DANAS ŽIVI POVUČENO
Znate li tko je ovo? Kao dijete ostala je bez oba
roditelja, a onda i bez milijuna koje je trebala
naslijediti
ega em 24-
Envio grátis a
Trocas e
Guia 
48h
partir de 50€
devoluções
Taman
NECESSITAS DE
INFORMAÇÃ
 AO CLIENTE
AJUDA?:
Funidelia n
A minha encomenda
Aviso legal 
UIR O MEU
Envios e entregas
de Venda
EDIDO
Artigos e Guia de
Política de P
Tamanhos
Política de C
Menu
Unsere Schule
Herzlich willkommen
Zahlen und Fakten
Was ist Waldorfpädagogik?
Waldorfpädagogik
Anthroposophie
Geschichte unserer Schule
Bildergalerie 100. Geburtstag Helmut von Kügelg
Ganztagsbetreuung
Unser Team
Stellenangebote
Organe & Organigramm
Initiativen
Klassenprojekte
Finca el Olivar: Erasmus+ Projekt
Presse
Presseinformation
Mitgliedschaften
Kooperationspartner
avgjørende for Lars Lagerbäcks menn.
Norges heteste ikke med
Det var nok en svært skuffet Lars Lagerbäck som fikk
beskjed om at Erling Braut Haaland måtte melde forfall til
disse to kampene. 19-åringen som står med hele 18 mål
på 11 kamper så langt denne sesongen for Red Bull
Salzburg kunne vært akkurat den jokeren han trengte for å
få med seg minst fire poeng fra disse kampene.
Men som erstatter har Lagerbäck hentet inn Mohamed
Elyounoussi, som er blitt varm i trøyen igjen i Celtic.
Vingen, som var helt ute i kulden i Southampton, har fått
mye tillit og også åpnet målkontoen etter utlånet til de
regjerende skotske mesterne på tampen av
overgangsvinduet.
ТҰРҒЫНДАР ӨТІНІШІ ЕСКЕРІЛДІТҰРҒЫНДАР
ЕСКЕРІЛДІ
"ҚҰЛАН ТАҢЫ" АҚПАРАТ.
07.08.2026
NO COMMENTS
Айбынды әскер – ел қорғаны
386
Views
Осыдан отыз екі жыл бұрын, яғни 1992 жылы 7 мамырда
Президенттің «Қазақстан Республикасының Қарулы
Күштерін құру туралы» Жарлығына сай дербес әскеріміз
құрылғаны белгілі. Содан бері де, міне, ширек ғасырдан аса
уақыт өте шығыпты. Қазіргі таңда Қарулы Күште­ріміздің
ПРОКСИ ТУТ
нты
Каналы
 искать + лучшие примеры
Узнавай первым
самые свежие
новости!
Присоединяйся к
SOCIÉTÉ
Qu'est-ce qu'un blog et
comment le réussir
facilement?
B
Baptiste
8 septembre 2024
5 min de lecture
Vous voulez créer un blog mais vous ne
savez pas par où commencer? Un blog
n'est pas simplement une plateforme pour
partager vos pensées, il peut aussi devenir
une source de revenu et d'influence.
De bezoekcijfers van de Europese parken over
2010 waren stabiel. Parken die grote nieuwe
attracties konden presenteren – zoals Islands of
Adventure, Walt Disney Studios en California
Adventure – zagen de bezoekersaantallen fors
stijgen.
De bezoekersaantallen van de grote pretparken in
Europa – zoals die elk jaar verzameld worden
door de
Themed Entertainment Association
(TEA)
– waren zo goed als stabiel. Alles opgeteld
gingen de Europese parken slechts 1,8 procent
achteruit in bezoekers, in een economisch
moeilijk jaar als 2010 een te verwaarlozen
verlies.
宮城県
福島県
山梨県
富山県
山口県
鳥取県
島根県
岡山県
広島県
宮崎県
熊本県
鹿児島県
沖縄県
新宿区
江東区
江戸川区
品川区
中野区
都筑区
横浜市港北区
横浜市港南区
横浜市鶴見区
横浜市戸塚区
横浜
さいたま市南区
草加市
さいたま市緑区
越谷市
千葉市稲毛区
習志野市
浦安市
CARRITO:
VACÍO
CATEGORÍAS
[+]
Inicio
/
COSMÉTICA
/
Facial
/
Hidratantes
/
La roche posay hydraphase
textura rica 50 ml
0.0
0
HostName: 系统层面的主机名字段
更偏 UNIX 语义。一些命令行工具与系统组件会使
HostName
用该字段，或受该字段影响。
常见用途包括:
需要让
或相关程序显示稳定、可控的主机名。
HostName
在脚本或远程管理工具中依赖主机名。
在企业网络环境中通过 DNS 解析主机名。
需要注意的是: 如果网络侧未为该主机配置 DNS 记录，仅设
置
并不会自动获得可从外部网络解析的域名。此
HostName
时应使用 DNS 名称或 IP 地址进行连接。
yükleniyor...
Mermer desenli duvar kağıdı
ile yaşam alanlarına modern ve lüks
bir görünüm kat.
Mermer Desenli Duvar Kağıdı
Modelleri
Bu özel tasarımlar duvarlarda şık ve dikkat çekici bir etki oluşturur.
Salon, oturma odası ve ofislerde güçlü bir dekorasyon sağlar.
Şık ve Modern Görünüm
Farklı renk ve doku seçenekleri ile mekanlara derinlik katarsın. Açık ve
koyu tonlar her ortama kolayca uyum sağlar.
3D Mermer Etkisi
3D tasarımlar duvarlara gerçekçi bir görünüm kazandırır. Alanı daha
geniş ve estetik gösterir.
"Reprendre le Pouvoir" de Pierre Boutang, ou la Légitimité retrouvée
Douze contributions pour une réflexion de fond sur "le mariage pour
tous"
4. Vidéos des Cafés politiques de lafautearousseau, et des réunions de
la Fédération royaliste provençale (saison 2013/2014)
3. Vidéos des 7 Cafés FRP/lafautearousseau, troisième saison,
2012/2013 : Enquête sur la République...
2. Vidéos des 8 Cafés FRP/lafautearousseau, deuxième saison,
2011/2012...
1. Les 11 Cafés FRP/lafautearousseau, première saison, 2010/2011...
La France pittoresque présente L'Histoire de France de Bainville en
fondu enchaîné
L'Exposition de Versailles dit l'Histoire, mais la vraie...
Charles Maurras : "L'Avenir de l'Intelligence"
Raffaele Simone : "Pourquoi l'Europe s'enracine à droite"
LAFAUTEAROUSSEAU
____
WHAT TO DO:
Give again, word for word, the lines of the records from the very first line through the line containing "Norges heteste ikke med", including both of those lines.

EXERCISE RESPONSE:
DANAS ŽIVI POVUČENO
Znate li tko je ovo? Kao dijete ostala je bez oba
roditelja, a onda i bez milijuna koje je trebala
naslijediti
ega em 24-
Envio grátis a
Trocas e
Guia 
48h
partir de 50€
devoluções
Taman
NECESSITAS DE
INFORMAÇÃ
 AO CLIENTE
AJUDA?:
Funidelia n
A minha encomenda
Aviso legal 
UIR O MEU
Envios e entregas
de Venda
EDIDO
Artigos e Guia de
Política de P
Tamanhos
Política de C
Menu
Unsere Schule
Herzlich willkommen
Zahlen und Fakten
Was ist Waldorfpädagogik?
Waldorfpädagogik
Anthroposophie
Geschichte unserer Schule
Bildergalerie 100. Geburtstag Helmut von Kügelg
Ganztagsbetreuung
Unser Team
Stellenangebote
Organe & Organigramm
Initiativen
Klassenprojekte
Finca el Olivar: Erasmus+ Projekt
Presse
Presseinformation
Mitgliedschaften
Kooperationspartner
avgjørende for Lars Lagerbäcks menn.
Norges heteste ikke med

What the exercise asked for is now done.